Thursday 24 August 2023

Homeward bound...

 

I have finally got home after being in a hospital bed for two and a half weeks. It took a while from being told I could go home to actually going home due to a wait for the drugs to be brought up to the ward. In fact, they were going to be so late that I went home without them and returned the next morning to collect them. 

Now this has got me thinking. I can understand where some drugs come from. Ancient man found that when he had a headache he could chew on a branch of the willow and it would ease. And there were many others, witch hazel, etc. But some I just don't get. Ancient man would look at a plant with nice berries and think 'They look tasty' and eat a few. The next morning he could have a dose of diaorh  dearo the shits and think ' I wonder if it was those berries, I won't eat them again'  Or he could wake up dead. His friends would gather round, look at him, dead on the floor, and say ' Right, chaps, let's not eat those berries.' 


Sensible. Trial and error, typical early science. You start to wonder where the plans to boil stuff and see if you can remove the poisons and see if you can make it edible came from. Rhubarb, rich in vitamin A, a substance that can kill you if too concentrated? Who eats rhubarb anyway, horrible stuff. 

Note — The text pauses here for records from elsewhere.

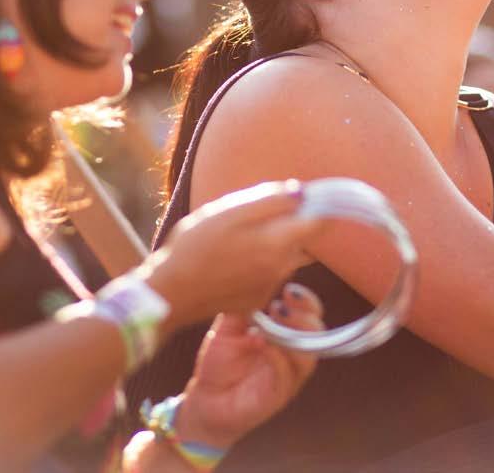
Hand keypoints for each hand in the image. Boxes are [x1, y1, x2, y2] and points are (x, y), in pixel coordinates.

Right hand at [142, 182, 324, 332]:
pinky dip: (262, 261)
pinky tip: (234, 257)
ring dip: (276, 242)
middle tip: (262, 213)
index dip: (322, 205)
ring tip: (239, 235)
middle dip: (294, 223)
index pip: (322, 223)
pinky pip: (271, 274)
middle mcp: (282, 269)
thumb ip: (270, 200)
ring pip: (288, 257)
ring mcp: (270, 288)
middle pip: (306, 240)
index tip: (310, 195)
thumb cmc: (195, 246)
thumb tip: (301, 192)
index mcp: (278, 244)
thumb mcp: (229, 212)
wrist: (171, 293)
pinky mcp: (257, 300)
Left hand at [176, 283, 323, 449]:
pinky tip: (262, 343)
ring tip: (273, 321)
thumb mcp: (228, 326)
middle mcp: (293, 352)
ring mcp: (289, 374)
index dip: (305, 299)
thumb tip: (254, 275)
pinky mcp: (279, 394)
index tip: (287, 289)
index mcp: (286, 331)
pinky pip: (287, 374)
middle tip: (280, 305)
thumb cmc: (220, 360)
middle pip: (317, 330)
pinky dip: (278, 356)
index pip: (309, 311)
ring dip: (294, 334)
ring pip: (309, 353)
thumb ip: (243, 305)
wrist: (205, 398)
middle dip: (304, 313)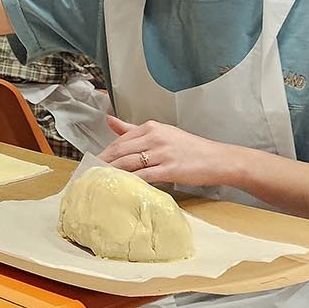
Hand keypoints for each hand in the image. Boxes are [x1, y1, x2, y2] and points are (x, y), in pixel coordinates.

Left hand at [96, 115, 242, 187]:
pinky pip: (143, 175)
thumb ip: (133, 129)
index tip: (94, 162)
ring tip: (99, 181)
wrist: (218, 160)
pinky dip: (129, 181)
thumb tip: (110, 120)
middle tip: (90, 174)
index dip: (105, 152)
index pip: (120, 140)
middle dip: (103, 163)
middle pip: (120, 151)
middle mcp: (155, 137)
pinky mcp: (169, 169)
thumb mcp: (162, 133)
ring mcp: (162, 153)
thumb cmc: (190, 149)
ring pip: (128, 163)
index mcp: (152, 127)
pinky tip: (120, 186)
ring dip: (111, 172)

I have come out of hospital with lots of new drugs. One of which needs to counteract the effects of another drug. I am on large doses of steroids and that can lead to osteoporosis. Therefore I have to take an alendronic acid tablet once a week. It must be taken on an empty stomach, with a full glass of water and I must remain vertical for 30 minutes after taking it. This is down to the fact that if it sticks in my oesophagus it will eat its way through. How many times did they feed it to volunteers before they found a method of taking it that wouldn't ruin the patients' food pipe??

'Oops, let's try it with half a glass of water...'

'Nope, burnt through again. Brig in the next victim sorry, patient'

' Full glass of water seems to work but it still wrecked his oesophagus. I wonder if we should get him to sit up for 10 minutes?'

'So 10 minutes didn't work, nor did 20. Let's try 30 minutes. Next!'

There are probably many other drugs like this, chemotherapy drugs, for example. It is a good thing that these have been discovered but there must have been a lot of trust and mistakes along the road. 

Only a short one today, only because my brain was overthinking stuff.